Golden AST tests are also included in npm test.

Updating goldens

When an intentional parser change alters AST shape, regenerate the golden files:

UPDATE_GOLDEN=1 npm run test:golden-ast

Review the diff to confirm the changes are expected, then commit the updated .json files.

Adding a new fixture

  1. Create a small, focused .jh file in golden-ast/fixtures/ (one concern per file).
  2. Run UPDATE_GOLDEN=1 npm run test:golden-ast to generate golden-ast/expected/<name>.json.
  3. Review the generated JSON and commit both files.

Stress and soak testing

For concurrency-sensitive behavior (for example parallel inbox dispatch), the repository includes shell-based E2E scenarios that go beyond single native tests:

  • High volume and fan-out to exercise locking and dispatch under concurrent writes.
  • Soak loops to flush out intermittent failures.
  • Order-insensitive checks (counts, uniqueness) when parallel work makes ordering non-deterministic.

See e2e/tests/91_inbox_dispatch.sh, e2e/tests/93_inbox_stress.sh, and e2e/tests/94_parallel_shell_steps.sh for examples.

E2E testing

Shell harnesses and CI expectations for the full repo are described in Contributing — E2E testing.

E2E tests compare full CLI output and full artifact file contents by default.
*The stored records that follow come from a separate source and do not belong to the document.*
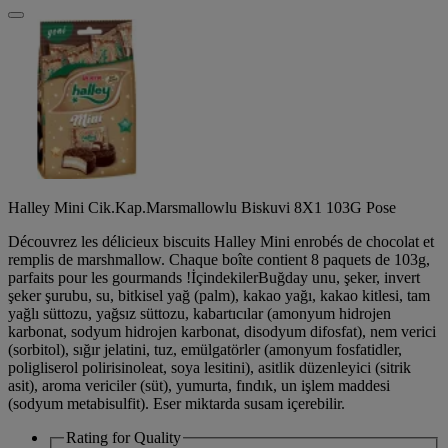
Halley Mini Cik.Kap.Marsmallowlu Biskuvi 8X1 103G Pose
Découvrez les délicieux biscuits Halley Mini enrobés de chocolat et
remplis de marshmallow. Chaque boîte contient 8 paquets de 103g,
parfaits pour les gourmands !İçindekilerBuğday unu, şeker, invert
şeker şurubu, su, bitkisel yağ (palm), kakao yağı, kakao kitlesi, tam
yağlı süttozu, yağsız süttozu, kabartıcılar (amonyum hidrojen
karbonat, sodyum hidrojen karbonat, disodyum difosfat), nem verici
(sorbitol), sığır jelatini, tuz, emülgatörler (amonyum fosfatidler,
poligliserol polirisinoleat, soya lesitini), asitlik düzenleyici (sitrik
asit), aroma vericiler (süt), yumurta, fındık, un işlem maddesi
(sodyum metabisulfit). Eser miktarda susam içerebilir.
Rating for
Quality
Use e2e::expect_stdout, e2e::expect_out, e2e::expect_file, e2e::expect_run_file, or e2e::assert_equals. Substring checks (e2e::assert_contains) require an inline comment justifying the exception. For the full policy (two surfaces, full equality, assert_contains exceptions, normalization), see Contributing — E2E testing. For the on-disk tree under .jaiph/runs/, see Architecture — Durable artifact layout.
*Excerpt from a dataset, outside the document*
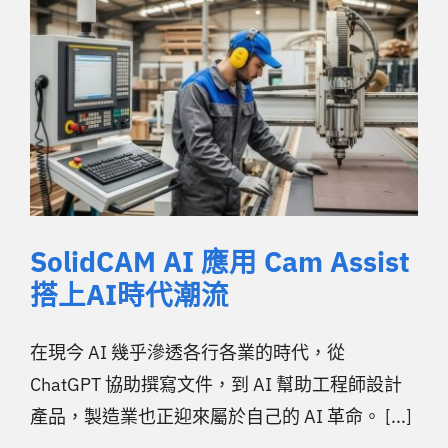
SolidCAM AI 應用 Cam Assist
搭上AI時代潮流
在現今 AI 幾乎滲透各行各業的時代，從
ChatGPT 協助撰寫文件，到 AI 幫助工程師設計
產品，製造業也正迎來屬於自己的 AI 革命。 [...]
Every .jh sample under e2e/ must be wired into at least one test. Run bash e2e/check_orphan_samples.sh to detect unreferenced fixtures. See Contributing — Orphan sample guard for details.

Similarly, every .jh and .test.jh file under examples/ must be accounted for in e2e/tests/110_examples.sh — either exercised with strict assertions or explicitly excluded with a rationale. An orphan guard in that script enforces this. See Contributing — Example matrix guard for details.

Landing-page sample verification

The project includes a Playwright-based test (tests/e2e-samples/landing-page.spec.ts) that verifies landing-page code samples stay in sync with real CLI behavior. Run it with npm run test:samples. See Contributing — Landing-page sample verification for details.

Limitations (v1)

  • Prompt mocks are inline only — no external mock config files.
  • Do not combine mock prompt { ... } with mock prompt "..." in the same test block; only the block dispatch is active.
  • Capture without explicit return reads stdout step artifacts (*.out files) or falls back to aggregated runtime output.
  • Assertions only support double-quoted expected strings.
  • Extra arguments after the test path (jaiph test <path> [extra...]) are accepted but ignored (reserved for future use).